The change to the policy — which eliminates citizen petitions to Council — came with no previous public discussion at a workshop or meeting and was originally tucked into the consent agenda where all items are passed together unless pulled by a council member for some dialogue on the dais.

The item was pulled because some members of the “new council” had questions as to why language pertaining to the process for citizen petitions was being deleted and why petitions to Council were being excised from the four opportunities the public was afforded for citizen participation at council meetings.

The city attorney, Aleksandr Boksner, told the board the change was essentially to clear up a conflict with provisions in the city’s charter which provides a process for petitions to Council.

The changes passed without dissent.

With all due respect to Mr. Boksner, his response was, at best, overly simplistic.

At worst, it was disingenuous.

At the meeting’s end, he was asked for the charter provision to which he referred.

He cited Article IX, which pertains to initiatives and referendums.

Specifically citizen initiatives and referendums, which require a mandated process of their own.

Article IX provides registered voters with the right to propose ordinances and referendums and outlines the steps they must take: Any five qualified voters may commence the process by filing an affidavit with the City Clerk’s Office stating that they will circulate a petition and gather the signatures for their citizen initiative which, if all of the outlined requirements are met and deemed sufficient, will appear on the ballot for city voters to decide.

It’s the power run of citizen input, a collective push back on legislative bodies that the public perceives as ignoring public demand for substantive change.

The policy provisions in Council’s rules of procedure that were eliminated Wednesday night?

They provided that a citizen — singular — could submit a written request to council through the mayor’s office that they would like to address the elected board on a specific subject. The requester would be limited to that subject and be allowed a maximum of 10 minutes to present their “petition.”

The word “petition” being the only apparent conflict, at least to a layman, between the charter and the seldom-used policy provision that simply allowed a resident to get a place on the city agenda.

The policy changes also included a tweak to the language under the Public Comment Opportunities component.

“Citizens are given several opportunities to be heard concerning matters scheduled on the Council Agenda, and on any other matters of interest or concern to them” has now become “on any other matters pertinent to the city.”

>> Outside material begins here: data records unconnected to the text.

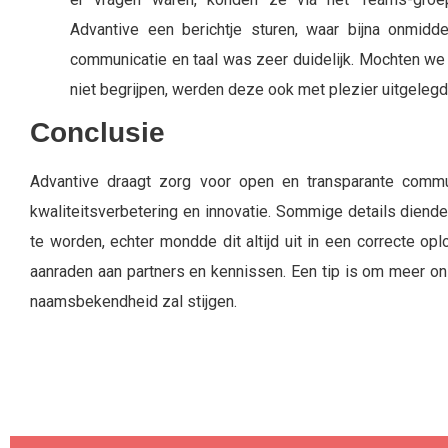
Advantive een berichtje sturen, waar bijna onmidd
communicatie en taal was zeer duidelijk. Mochten w
niet begrijpen, werden deze ook met plezier uitgelegd
Conclusie
Advantive draagt zorg voor open en transparante commun
kwaliteitsverbetering en innovatie. Sommige details diend
te worden, echter mondde dit altijd uit in een correcte opl
aanraden aan partners en kennissen. Een tip is om meer onli
naamsbekendheid zal stijgen.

With Council, as indicated Wednesday night, to determine whether the topic is pertinent or not.

A couple of things.

One, the “conflict” between the charter and the Council Agenda Rules of Procedure could have been simply modified to preserve the right of “petition” directly to Council on issues that might require more that the three minutes allowed during public comment. Language could have been added that said petitions not pertain to initiatives and referendums. Or the word “petition” could have been changed to something like “appeal.”

Two, if Council wanted to dot legal Is and cross legal Ts, it would have been better to have addressed the specious provisions related to citizen ouster and the legally actionable provisions that impose bans and require residents to jump through hoops to be allowed to attend meetings they are, by law, allowed to attend.

Let us point out that the city paid $100,000 to a resident bounced from a meeting and then arrested after he tried to attend a subsequent meeting.

The city’s post-litigation modifications remain open to challenge and one would think a prior restraint lawsuit is not something the city wants to defend.

Again.

We urge Council to take another look at its rules of procedure.

We see little improvement, and still work — much work — to be done on behalf of Cape Coral’s residents here.